Seraph inclines his head slightly. A confirmation without words.

"Archangels," I breathe.

He stands, moving to a shelf on the far wall. His back is to me, shoulders tense beneath the white linen of his shirt. When he speaks, his voice is flat. Controlled.

"The official doctrine is that angels don't... fraternize with humans. That such unions are forbidden. Unclean." A bitter edge creeps into his tone. "The very reason we were cast out in the first place."

"But they were doing it too. Before you fell. The ones who stayed—"

"I cannot say that directly." He pulls a book from the shelf, ancient and leather-bound, and carries it back to the table. "But I can show you a family tree that predates my exile by centuries. And I can let you draw your own conclusions about what that means."

He opens the book, flipping to a page marked with a faded ribbon. It's written in a language I can't read, but the illustration is clear enough: a family tree, branches spreading upward instead of down, connecting human names to angelic sigils I don't recognize.

"Heaven's sin," I murmur, remembering a phrase from my grandmother's notes. "Not Hell's."

Seraph's eyes meet mine, and I see confirmation there. Approval that I'm connecting the pieces.

"She wrote that," I continue, thinking out loud. "Gramms. She figured out that these bloodlines trace to Heaven, not to the fallen. That the angels who cast you out were guilty of the same sin they punished you for."

"Your grandmother was very clever." His voice is barely above a whisper. "Too clever, perhaps."

"And someone killed her for it. Someone who couldn't let that secret get out."
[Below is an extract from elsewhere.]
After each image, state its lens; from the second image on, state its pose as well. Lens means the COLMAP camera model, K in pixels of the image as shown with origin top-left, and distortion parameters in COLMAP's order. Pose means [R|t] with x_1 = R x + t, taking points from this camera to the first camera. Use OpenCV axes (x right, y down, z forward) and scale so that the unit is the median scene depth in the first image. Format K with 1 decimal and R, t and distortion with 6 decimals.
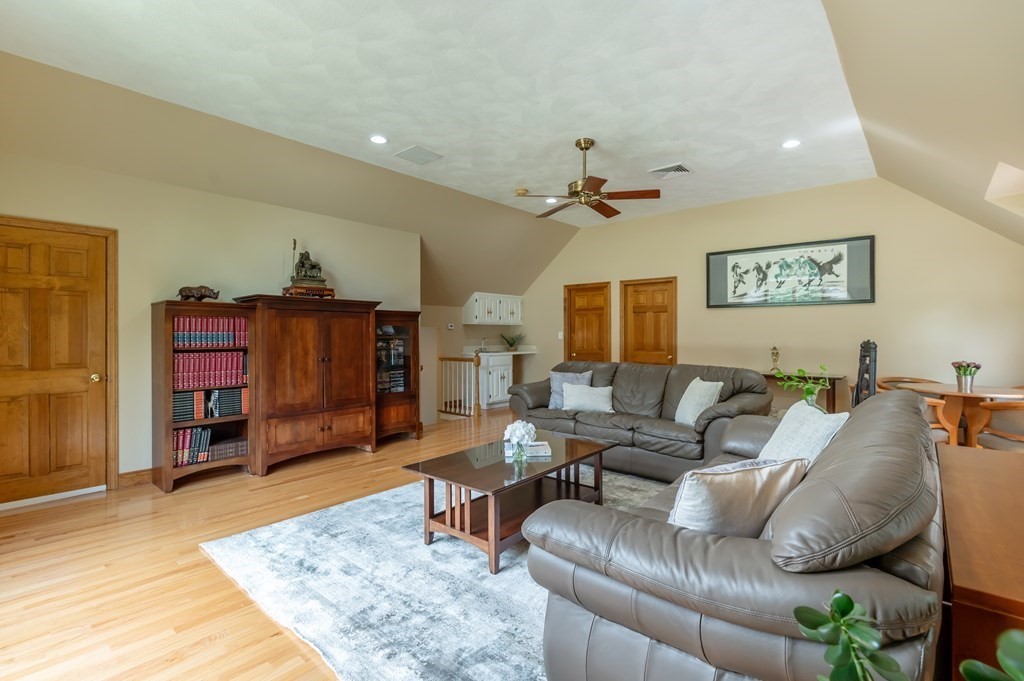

He says nothing. But I can see the answer in the rigid line of his shoulders, the careful blankness of his expression. He knows who. He's always known.
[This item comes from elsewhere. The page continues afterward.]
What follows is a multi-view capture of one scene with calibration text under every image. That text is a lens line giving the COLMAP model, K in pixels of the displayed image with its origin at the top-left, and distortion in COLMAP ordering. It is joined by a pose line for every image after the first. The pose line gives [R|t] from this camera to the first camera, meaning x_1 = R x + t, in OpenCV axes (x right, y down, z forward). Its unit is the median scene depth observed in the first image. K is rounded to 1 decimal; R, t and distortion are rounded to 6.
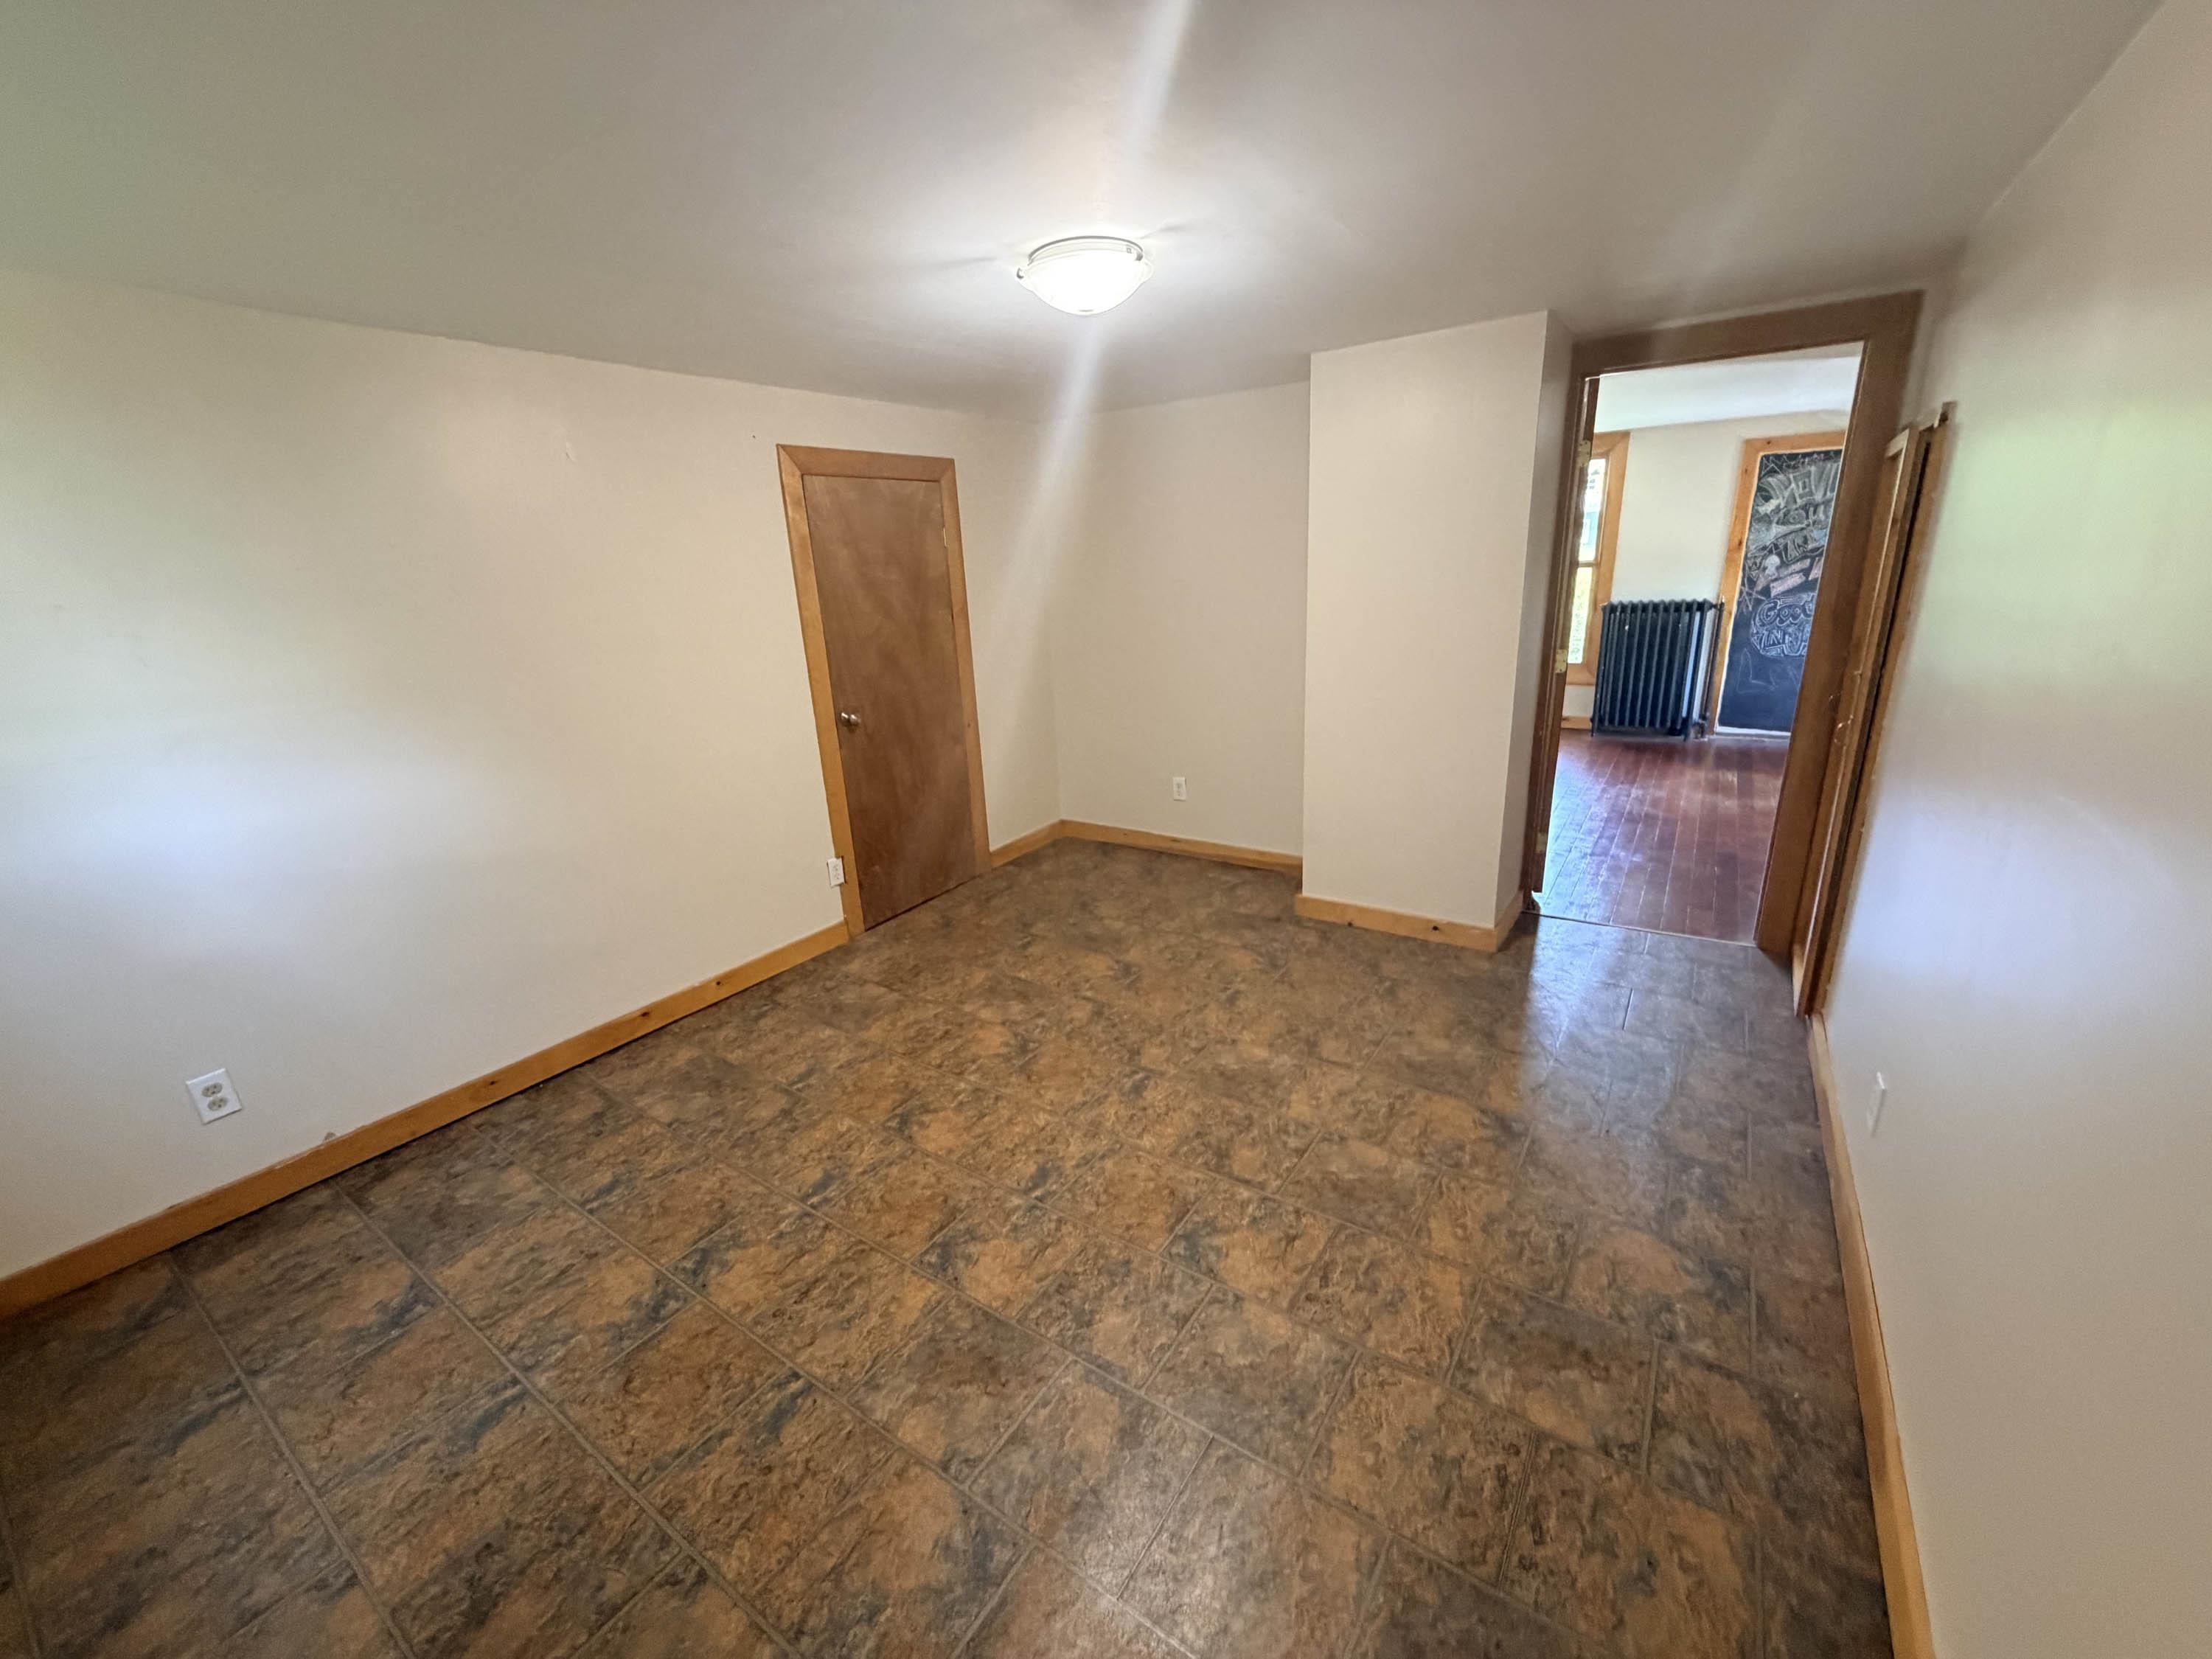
lens RADIAL K [[875.4, 0, 1106.0], [0, 875.4, 829.5], [0, 0, 1]] dist [0.000879, 0.000064]
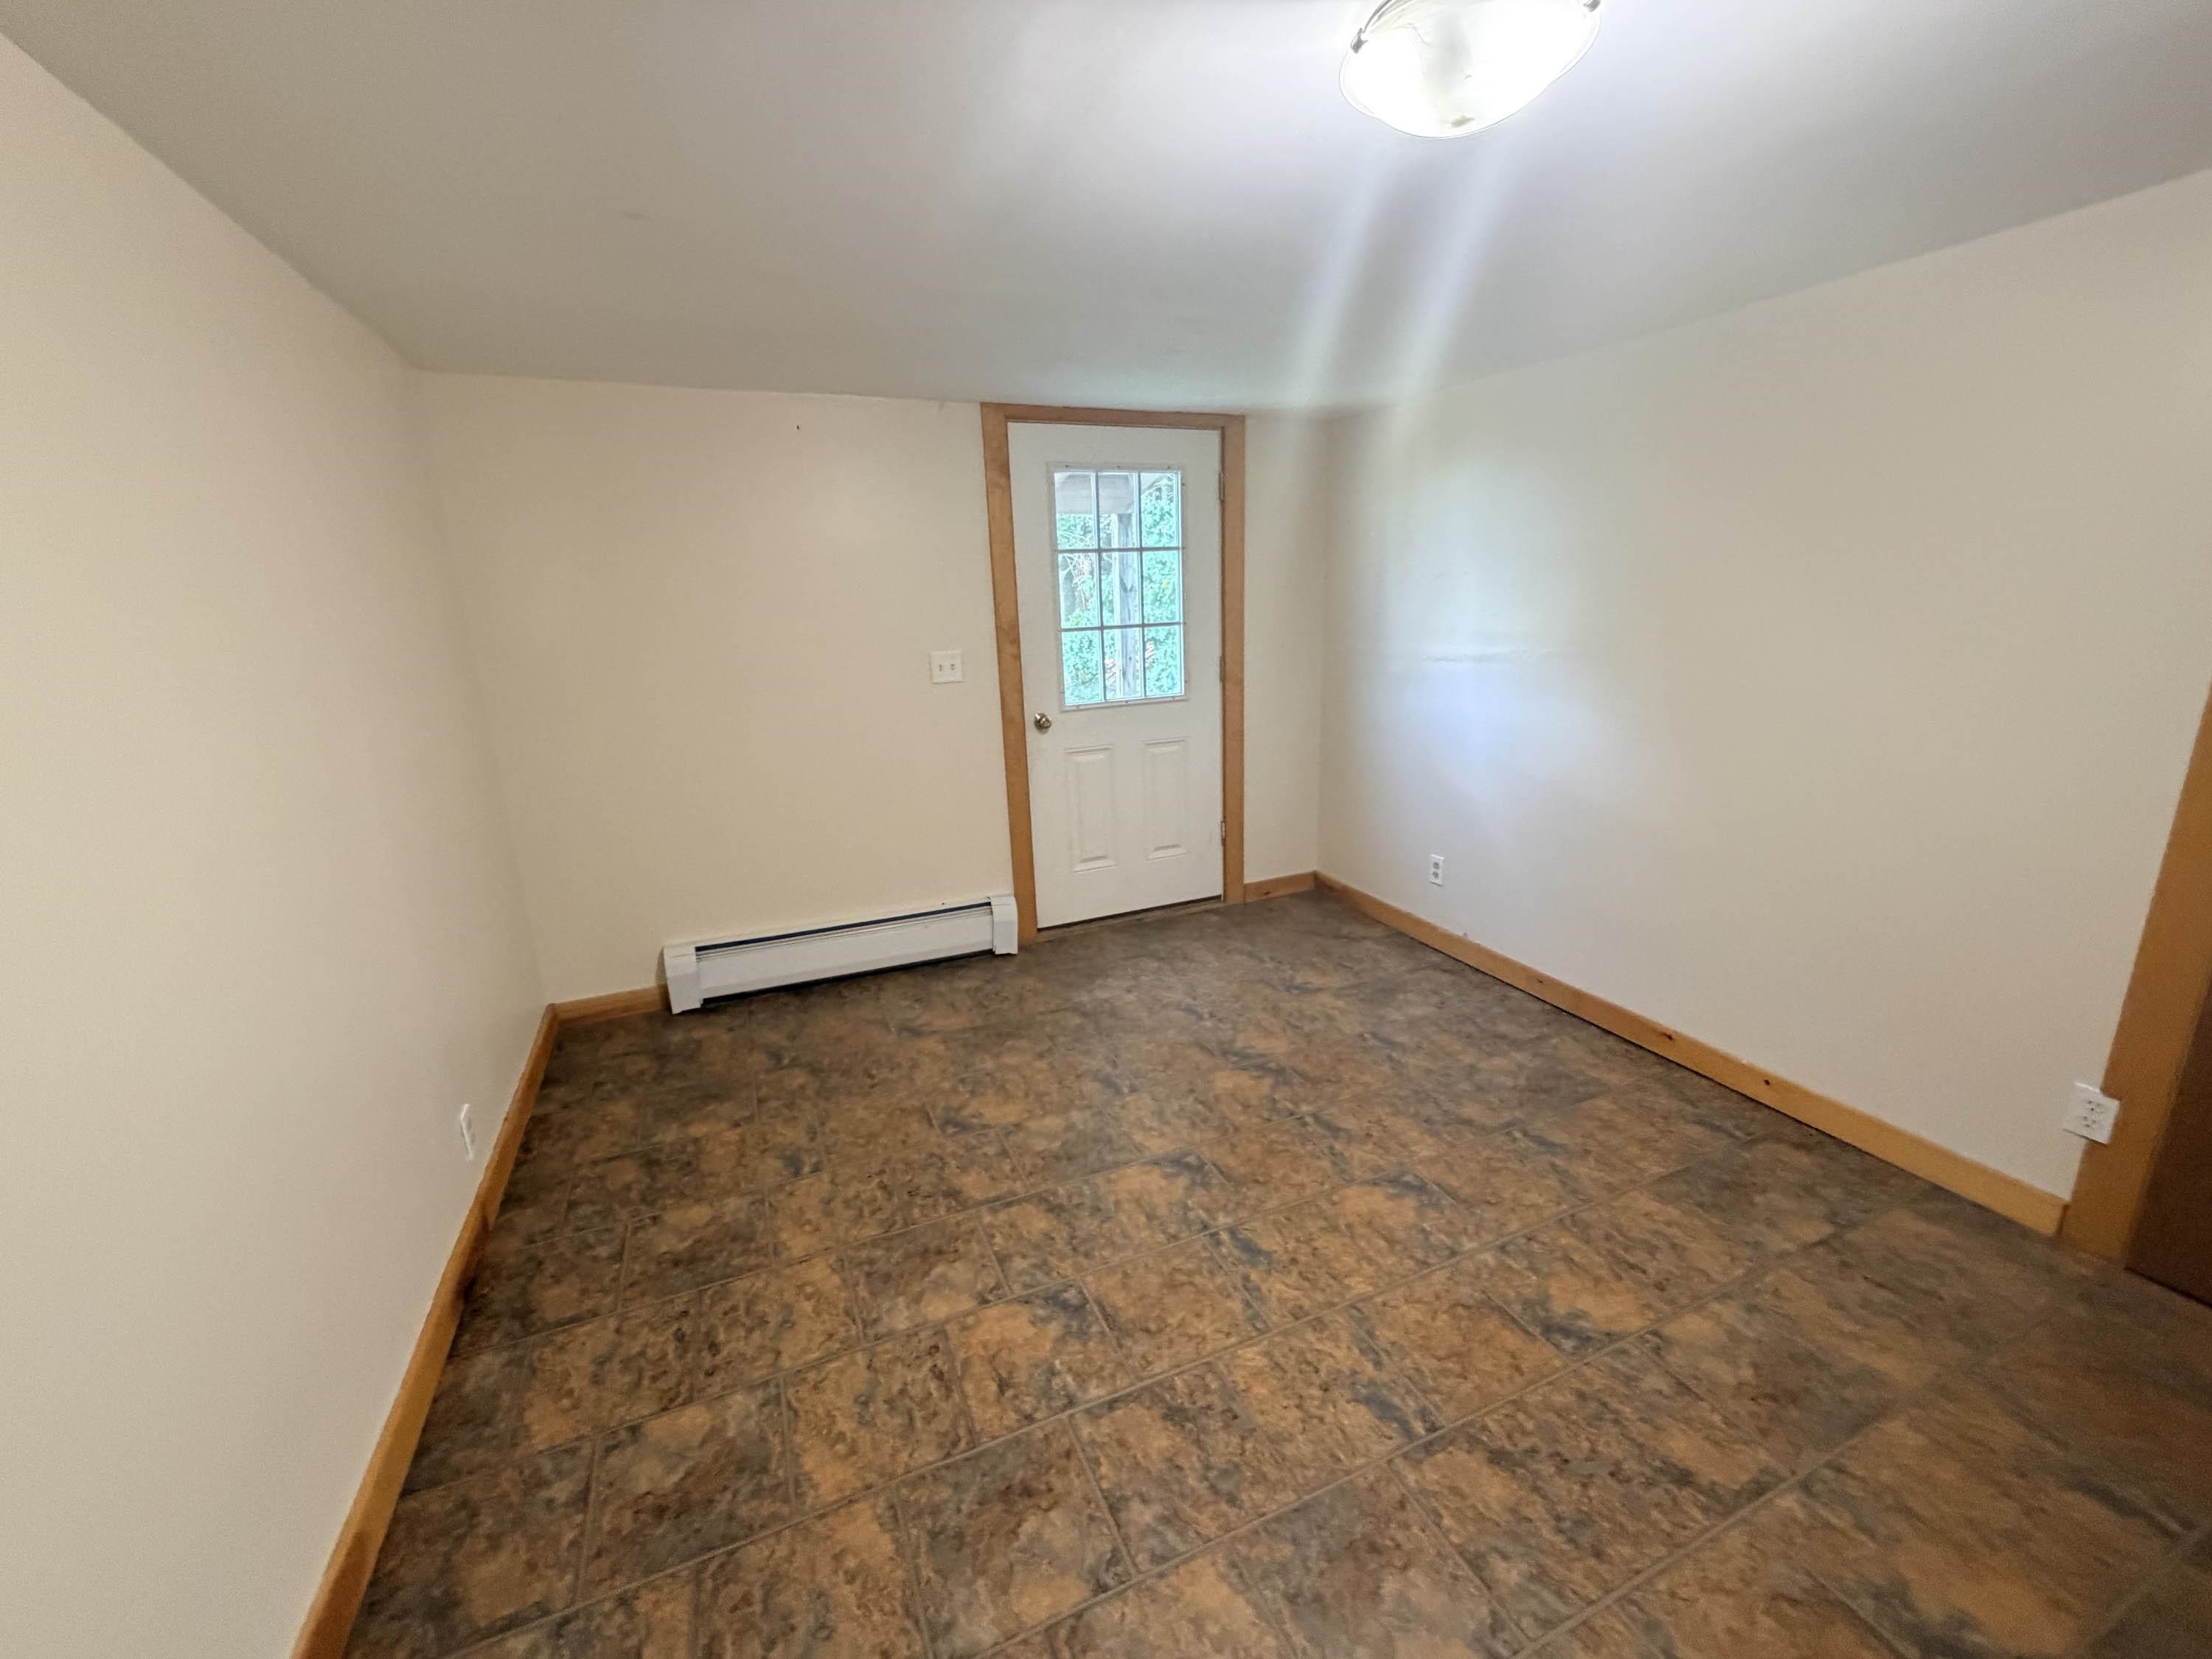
lens RADIAL K [[882.2, 0, 1096.4], [0, 882.2, 830.0], [0, 0, 1]] dist [-0.000031, -0.000207]
pose [[-0.533108, 0.274500, -0.800278, 0.639801], [-0.193835, 0.881115, 0.431352, -0.355808], [0.823544, 0.385079, -0.416521, 1.122228]]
He just can't say the name.

"The bindings," I say slowly. "The ones that keep you from speaking directly. They're not just about contracts, are they? They're about this. About protecting whoever—"

"Raven." His voice is sharp. A warning. "There are things that cannot be spoken aloud. Not because I choose silence, but because the speaking itself is forbidden. Bound into the very fabric of my exile."

I stare at him, understanding dawning cold and terrible.

"They didn't just cast you out. They silenced you. Made it so you could never tell anyone what you knew."

"What I suspected." The correction is automatic, but his eyes tell a different story. "I had no proof. Not then. Your grandmother... she paid for it."

"With her life."

"Yes."

The word hangs between us, heavy with years of enforced silence.

"So you're teaching me," I say. "Showing me the evidence piece by piece. Letting me reach the conclusions you can't voice. Because if I figure it out myself..."

"Then you can speak what I cannot." Hope flickers in his silver eyes. "You can finish what your grandmother started."

"And probably die the same way she did."

"Not if I can help it." He reaches across the table, his fingers brushing mine. The touch is light, barely there, but I feel it like lightning. "I failed Meredith. I won't fail you."

I look down at the family tree, at the names and sigils and centuries of secrets, and I feel the weight of my grandmother's legacy settling onto my shoulders like a shroud.

She died for this. For the truth.

And now the truth is hunting me.

"What do we do?" I ask.

Seraph is quiet for a long moment. When he speaks, his voice is barely above a whisper.

"We keep searching. We build our case. And we make sure that when you speak the truth, you have enough evidence that killing you won't be enough to bury it again.

" He pauses, and something dark moves behind his eyes.

"Because if they realize you're following the same trail your grandmother walked. .."

He doesn't finish the sentence.

He doesn't have to.

I think about the archangel who attacked me. The terror in his voice when he spoke of reunion and beginnings. At the time, I thought he was afraid of what I was becoming.

Now I wonder if he was afraid of what I might discover.

"It's not coming from Hell, is it?" I say quietly. "The danger. The people hunting these bloodlines. My grandmother's murderer."

Seraph holds my gaze, and I see the answer in his silence.

"It's coming from Heaven," I finish. "And Heaven doesn't forgive."

The words echo in the silver-lit library, settling into my bones like a prophecy.

Or a death sentence.

Either way, there's no going back now.